The root cause of many hemolytic anemias is intracellular, also referred to as intrinsic. Gluocse-6-phosphate dehydrogenase deficiency falls into this category. Defects in the composition or structure of hemoglobin, called hemoglobinopathies, constitute the second major intrinsic cause of hemolysis. Most hemoglobinopathies, such as sickle cell anemia and the various thalassemias, are genetic in nature. In rare cases, hemolytic anemia can arise from an insufficiency in the enzyme pyruvate kinase. The resulting impairment of glycolysis reduces the production of the ATP required to power the export of excess water and Na+. The resulting osmotic pressure can compromise and potentially overwhelm the integrity of the erythrocyte membrane.

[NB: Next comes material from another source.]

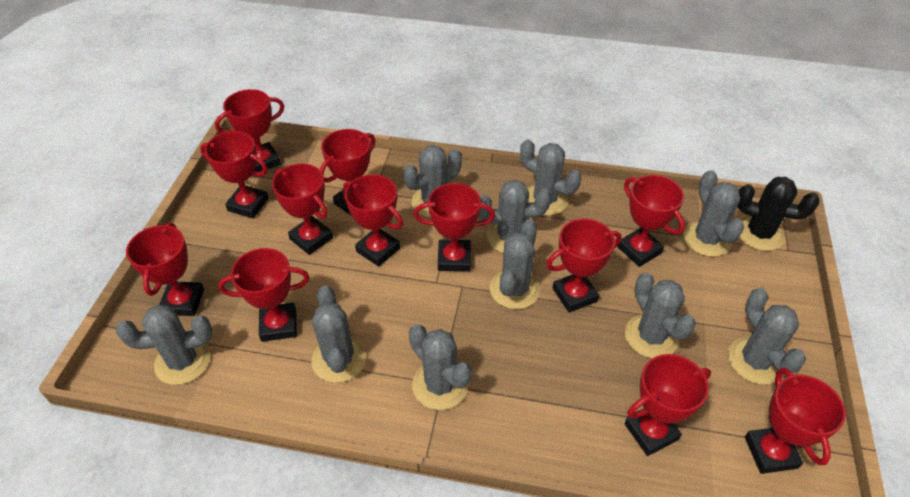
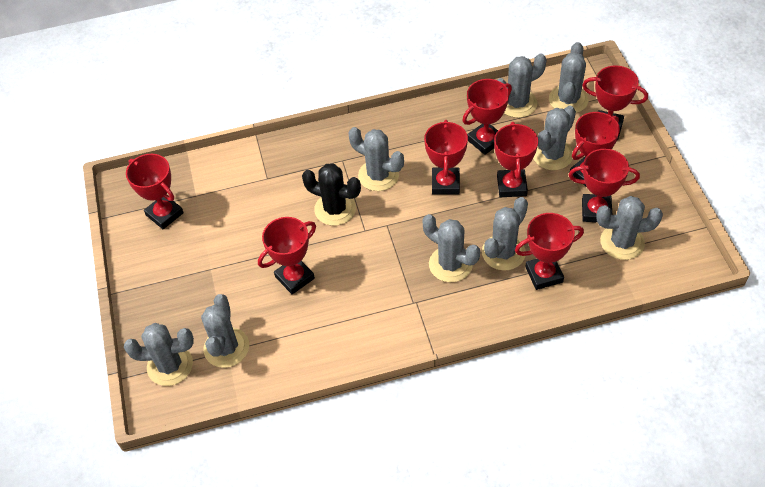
grey cactus: 10 -> 9
red trophy: 12 -> 9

Mutations that affect the cytoskeletal proteins responsible for maintaining the erythrocyte’s biconcave shape and resistance to osmotic pressure are classified as membrane-specific causes of hemolytic anemia. The most important of these are hereditary spherocytosis and hereditary elliptocytosis, which arise from abnormalities in the amount or structure of the cytoskeletal protein spectrin. Defects may also occur in the synthesis of the glycophosphatidylinositol groups that anchor certain proteins, such as acetylcholinesterase and decay-accelerating factor, to the surface of the erythrocyte membrane, as is the case in paroxysmal nocturnal hemoglobinuria.